Mathematical relationships are critical in maintaining quality. The inverse square law states that the intensity of the beam is inversely proportional to the square of the distance ( $I_1 / I_2 = (d_2 / d_1)^2$ ). If $SID$ is decreased by $1/2$ , intensity increases $4$ times; if $SID$ is doubled ( $2\times$ ), intensity decreases to $1/4$ . The receptor exposure maintenance formula is a direct proportion used to adjust $mAs$ when distance changes. Processing involves the Look-Up Table ( $LUT$ ), which adjusts brightness and contrast, and automatic rescaling to set the image to an acceptable viewing level. Window level controls image brightness, while window width controls contrast or grayscale. Underexposure (low $kV$ or $mAs$) results in quantum noise (mottle), appearing grainy, while overexposure results in increased scatter and a long scale of contrast.

Contrast, Resolution, and Distortion

Contrast is the visible difference between any two areas on a radiograph. Short scale contrast consists mainly of blacks and whites (low $kV$, more beam restriction, or grid use), whereas long scale contrast features many shades of gray (high $kV$). The chest region typically requires short scale contrast, while the abdomen requires long scale contrast. Spatial resolution is defined as the sharpness of structural edges. Unsharpness can be caused by motion (voluntary like pediatric/geriatric or involuntary like heart/peristalsis), material, or geometry. Resolution is optimized when pixel size is decreased and matrix size is increased.

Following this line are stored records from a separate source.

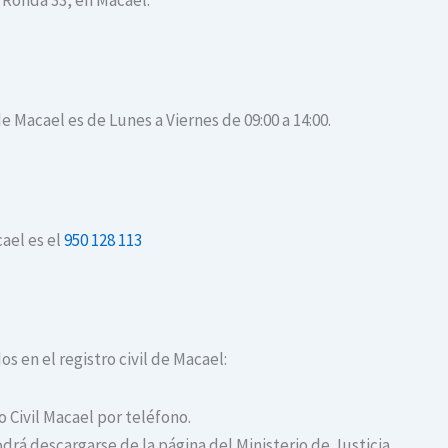
 Ronda 33, en Macael.
de Macael es de Lunes a Viernes de 09:00 a 14:00.
cael es el
950 128 113
os en el registro civil de Macael:
o Civil Macael por teléfono.
drá descargarse de la página del Ministerio de Justicia.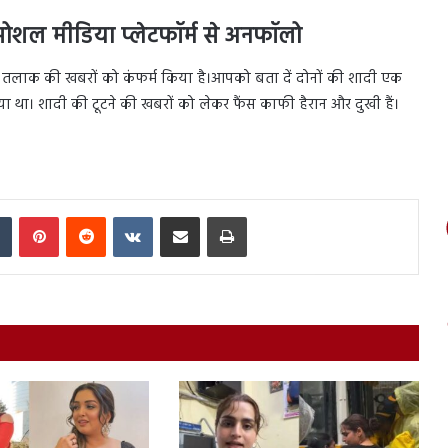
ोशल मीडिया प्लेटफॉर्म से अनफॉलो
 तलाक की खबरों को कंफर्म किया है।आपको बता दें दोनों की शादी एक
गया था। शादी की टूटने की खबरों को लेकर फैंस काफी हैरान और दुखी हैं।
In
Tumblr
Pinterest
Reddit
VKontakte
Share via Email
Print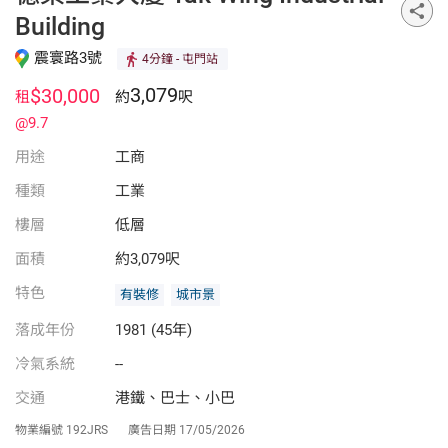
Building
震寰路3號
4分鐘
- 屯門站
3,079
$30,000
租
約
呎
@9.7
用途
工商
種類
工業
樓層
低層
面積
約3,079呎
特色
有裝修
城市景
落成年份
1981 (45年)
冷氣系統
--
交通
港鐵、巴士、小巴
物業編號
192JRS
廣告日期
17/05/2026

Geometric unsharpness and spatial resolution are affected by focal spot size, Object to Image Receptor Distance ( $OID$ ), and $SID$. For maximum resolution, one must decrease focal spot size, decrease $OID$, and increase $SID$. Distortion is the misrepresentation of size (magnification) or shape. Size distortion decreases as $SID$ increases and increases as $OID$ increases (e.g., using $72\,inches$ for a chest to minimize heart magnification). Shape distortion manifests as elongation or foreshortening. To avoid this, the central ray must be perpendicular and centered to the part and receptor, and the tube must be parallel to the part and receptor. Conversely, shape distortion can be used intentionally by angling the x-ray tube or the body part.